Except, apparently, it does. The problems in Indie SAGE’s myth-busting are common problems in misinformation discourse. They show the seams of power in science. We can do better, but only to a point.
As Yates writes, “Sadly, it is often the case that even when we think we are reasoning logically, our intuition lets us down… We all think we are so good at being logical that we rarely stop to step back and question our own reasoning” (p. 358).
Postscript
It is, in a way, fitting that Vinay Prasad has just published the post “Do not report COVID cases to schools & do not test yourself if you feel ill.” Suffice it to say that this is not a synthetic-directive work with particularly critical-reflective components. It makes me think of anecdata from my circles in which mothers lost pregnancies — some early, some quite late — after Covid infections passed through their schoolage kids and their households. These losses changed these women’s lives and families, and didn’t get counted as deaths. They were mourned.
What Prasad proposes here puts particularly vulnerable groups, including immunocompromised and pregnant people, at risk of serious harm. It gives pregnant mothers of schoolage kids no way to protect themselves or their unborn children. Yet, the great pain and shame associated with pregnancy loss for many may keep this part of this story largely publicly untold for some time. I wish these women had the power of voice. But pain and shame make silence. All I can do is point out where power is at work in the discourse, as it always is.
Prasad’s latest remains a shot in what he sees as the dark of the authoritarianism of the Covid science-policy discourse. That authoritarianism has a real empirical basis in the spin science of the Covid misinformation discourse critiqued here. Both things are true: On one hand, Covid threatens the well-being of some groups more than others, with often tragic consequences. And, on the other hand, Covid discourse (like most science communication) typically presents spin as certain truth, with scientists often promoting a preferred narrative that is not established as fact — and policy-makers often enacting policy based on this narrative. Bias and power shape information. It’s easier to lapse into synthesizing what one sees as the facts into one’s own, corrected directive, than it is to pull back to the plane of critical reflection on how limited we all remain.
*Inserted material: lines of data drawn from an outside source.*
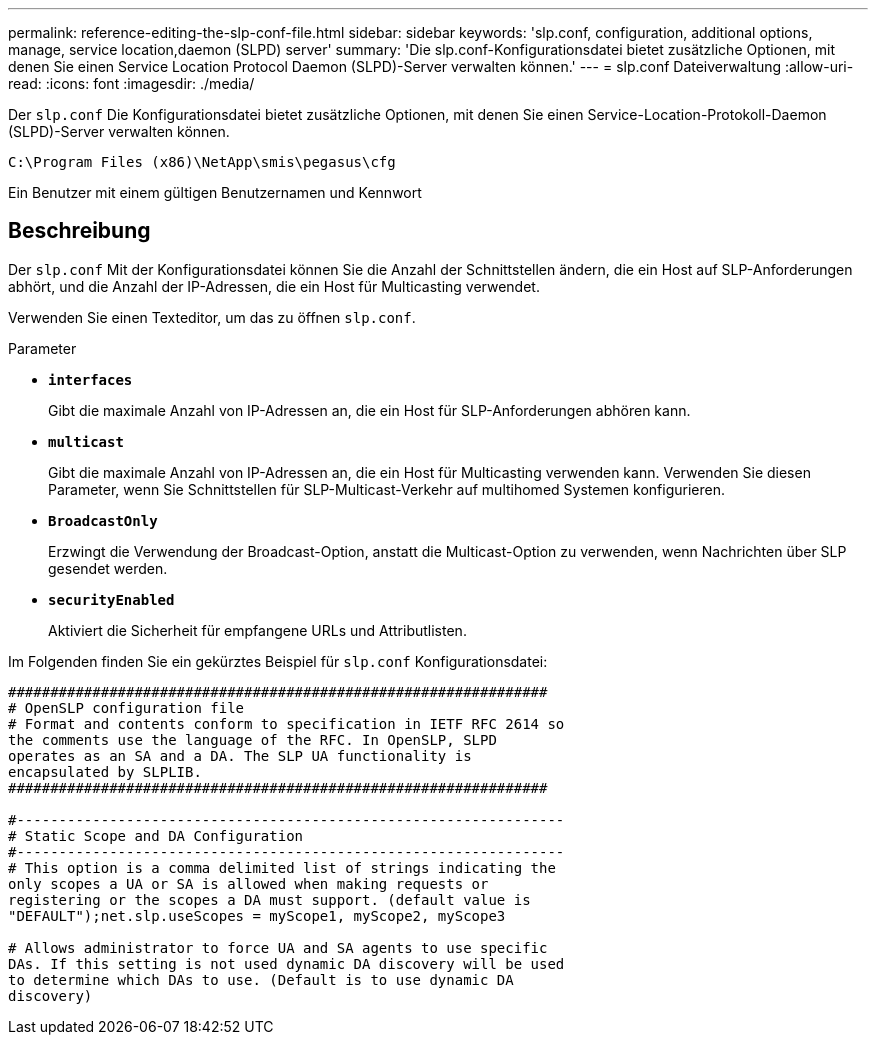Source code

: ---
permalink: reference-editing-the-slp-conf-file.html 
sidebar: sidebar 
keywords: 'slp.conf, configuration, additional options, manage, service location,daemon (SLPD) server' 
summary: 'Die slp.conf-Konfigurationsdatei bietet zusätzliche Optionen, mit denen Sie einen Service Location Protocol Daemon (SLPD)-Server verwalten können.' 
---
= slp.conf Dateiverwaltung
:allow-uri-read: 
:icons: font
:imagesdir: ./media/


[role="lead"]
Der `slp.conf` Die Konfigurationsdatei bietet zusätzliche Optionen, mit denen Sie einen Service-Location-Protokoll-Daemon (SLPD)-Server verwalten können.

`C:\Program Files (x86)\NetApp\smis\pegasus\cfg`

Ein Benutzer mit einem gültigen Benutzernamen und Kennwort



== Beschreibung

Der `slp.conf` Mit der Konfigurationsdatei können Sie die Anzahl der Schnittstellen ändern, die ein Host auf SLP-Anforderungen abhört, und die Anzahl der IP-Adressen, die ein Host für Multicasting verwendet.

Verwenden Sie einen Texteditor, um das zu öffnen `slp.conf`.

.Parameter
* *`interfaces`*
+
Gibt die maximale Anzahl von IP-Adressen an, die ein Host für SLP-Anforderungen abhören kann.

* *`multicast`*
+
Gibt die maximale Anzahl von IP-Adressen an, die ein Host für Multicasting verwenden kann. Verwenden Sie diesen Parameter, wenn Sie Schnittstellen für SLP-Multicast-Verkehr auf multihomed Systemen konfigurieren.

* *`BroadcastOnly`*
+
Erzwingt die Verwendung der Broadcast-Option, anstatt die Multicast-Option zu verwenden, wenn Nachrichten über SLP gesendet werden.

* *`securityEnabled`*
+
Aktiviert die Sicherheit für empfangene URLs und Attributlisten.



Im Folgenden finden Sie ein gekürztes Beispiel für `slp.conf` Konfigurationsdatei:

[listing]
----

################################################################
# OpenSLP configuration file
# Format and contents conform to specification in IETF RFC 2614 so
the comments use the language of the RFC. In OpenSLP, SLPD
operates as an SA and a DA. The SLP UA functionality is
encapsulated by SLPLIB.
################################################################

#-----------------------------------------------------------------
# Static Scope and DA Configuration
#-----------------------------------------------------------------
# This option is a comma delimited list of strings indicating the
only scopes a UA or SA is allowed when making requests or
registering or the scopes a DA must support. (default value is
"DEFAULT");net.slp.useScopes = myScope1, myScope2, myScope3

# Allows administrator to force UA and SA agents to use specific
DAs. If this setting is not used dynamic DA discovery will be used
to determine which DAs to use. (Default is to use dynamic DA
discovery)
----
Sound familiar? Arete, hubris, ate, nemesis – virtue, arrogance, fatal mistake, divine punishment. The recurrent structure of world literature classics, failed policies, and reactionary political movements alike.
Example 2 should have also referenced Greenland's "There’s Not Much Science in Science" (p. 47-60) on vaccine/booster bias, mandates, and children/young people. Key points: "The causal comparator is all unvaccinated or unboosted, not just their covid cases. The unvaccinated or unboosted study cases are further selected by getting Covid severe enough to be recorded."